As a publicity and marketing coup, having Tammy Faye Messner (formerly Bakker) host Drag Bingo’s opening night at the Durham Armory seemed, well, heaven-sent.

But some of the former televangelist and pop icon’s recently stated–and unstated–views on homosexuality and gay marriage raise significant questions about her true opinions on the gay community.

After drawing capacity crowds at Unitarian Universalist churches in Raleigh and Durham, the Alliance of AIDS Services–Carolina invited Messner to usher the popular monthly fund-raiser, hosted by a bevy of drag performers, into its new digs at the Armory in downtown Durham, 220 Foster St., Friday, Jan. 2, at 8 p.m.

The choice isn’t as strange as it might at first seem. In the early 1980s, Messner and then-husband Jim Bakker broke ranks with fundamentalist televangelists by publicly embracing people with AIDS and having them on television shows affiliated with their Christian broadcasting network, the PTL Club. “Twenty-five years ago, people wouldn’t even walk into a room where an AIDS person was,” Messner recalls. “And that really hurt me because I thought that’s wrong. Here we are saying we’re Christian and we’re not willing to help a part of society that’s really suffering… I felt Jesus would have been there. That’s why I jumped in and did that.”

▶ **Record extracts**:
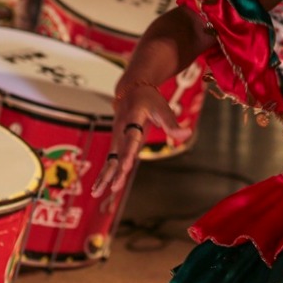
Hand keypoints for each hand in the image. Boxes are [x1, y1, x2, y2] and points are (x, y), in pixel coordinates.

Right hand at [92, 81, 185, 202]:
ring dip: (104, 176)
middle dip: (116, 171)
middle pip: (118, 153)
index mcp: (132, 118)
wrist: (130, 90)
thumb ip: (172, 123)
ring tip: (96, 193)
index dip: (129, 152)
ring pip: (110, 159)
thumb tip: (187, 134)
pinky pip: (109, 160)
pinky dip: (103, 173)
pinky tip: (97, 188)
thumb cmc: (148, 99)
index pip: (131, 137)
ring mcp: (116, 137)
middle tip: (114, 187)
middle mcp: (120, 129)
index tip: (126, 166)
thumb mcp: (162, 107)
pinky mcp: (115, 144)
* * *
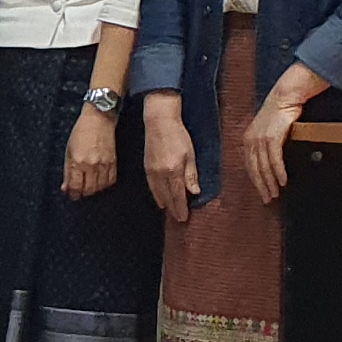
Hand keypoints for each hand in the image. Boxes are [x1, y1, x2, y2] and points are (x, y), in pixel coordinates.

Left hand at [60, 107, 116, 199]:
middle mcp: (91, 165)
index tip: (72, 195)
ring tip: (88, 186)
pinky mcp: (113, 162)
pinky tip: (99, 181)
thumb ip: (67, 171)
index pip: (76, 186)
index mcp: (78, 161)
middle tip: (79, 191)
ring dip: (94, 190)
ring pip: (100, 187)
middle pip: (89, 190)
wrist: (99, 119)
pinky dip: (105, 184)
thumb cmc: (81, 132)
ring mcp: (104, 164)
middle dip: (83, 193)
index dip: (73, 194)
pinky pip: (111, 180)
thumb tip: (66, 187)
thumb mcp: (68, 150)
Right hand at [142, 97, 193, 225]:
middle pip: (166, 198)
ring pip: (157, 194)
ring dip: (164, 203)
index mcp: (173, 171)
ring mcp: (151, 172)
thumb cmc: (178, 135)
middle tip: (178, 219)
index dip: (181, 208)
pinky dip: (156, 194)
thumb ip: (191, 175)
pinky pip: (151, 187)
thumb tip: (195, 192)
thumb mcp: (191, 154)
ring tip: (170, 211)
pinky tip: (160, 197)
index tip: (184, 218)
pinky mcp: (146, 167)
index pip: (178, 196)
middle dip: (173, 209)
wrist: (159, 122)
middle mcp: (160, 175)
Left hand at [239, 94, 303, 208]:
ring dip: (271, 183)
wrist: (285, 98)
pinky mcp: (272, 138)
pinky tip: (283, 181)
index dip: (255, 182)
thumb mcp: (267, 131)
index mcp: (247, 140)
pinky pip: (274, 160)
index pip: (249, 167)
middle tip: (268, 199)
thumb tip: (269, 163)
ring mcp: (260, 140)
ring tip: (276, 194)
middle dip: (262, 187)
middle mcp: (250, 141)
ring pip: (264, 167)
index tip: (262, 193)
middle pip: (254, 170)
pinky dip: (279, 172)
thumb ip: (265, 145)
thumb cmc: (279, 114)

▶ **Problem statement**:
Answer these questions using the article about Drag Bingo:
1. Where had Messner drawn capacity crowds before the invitation to host?
2. What is the street address of the Armory?
3. What was the name of the Christian broadcasting network linked to Messner and Jim Bakker?

▶ **Answer area**:
1. At Unitarian Universalist churches in Raleigh and Durham.
2. 220 Foster St., in downtown Durham.
3. The PTL Club.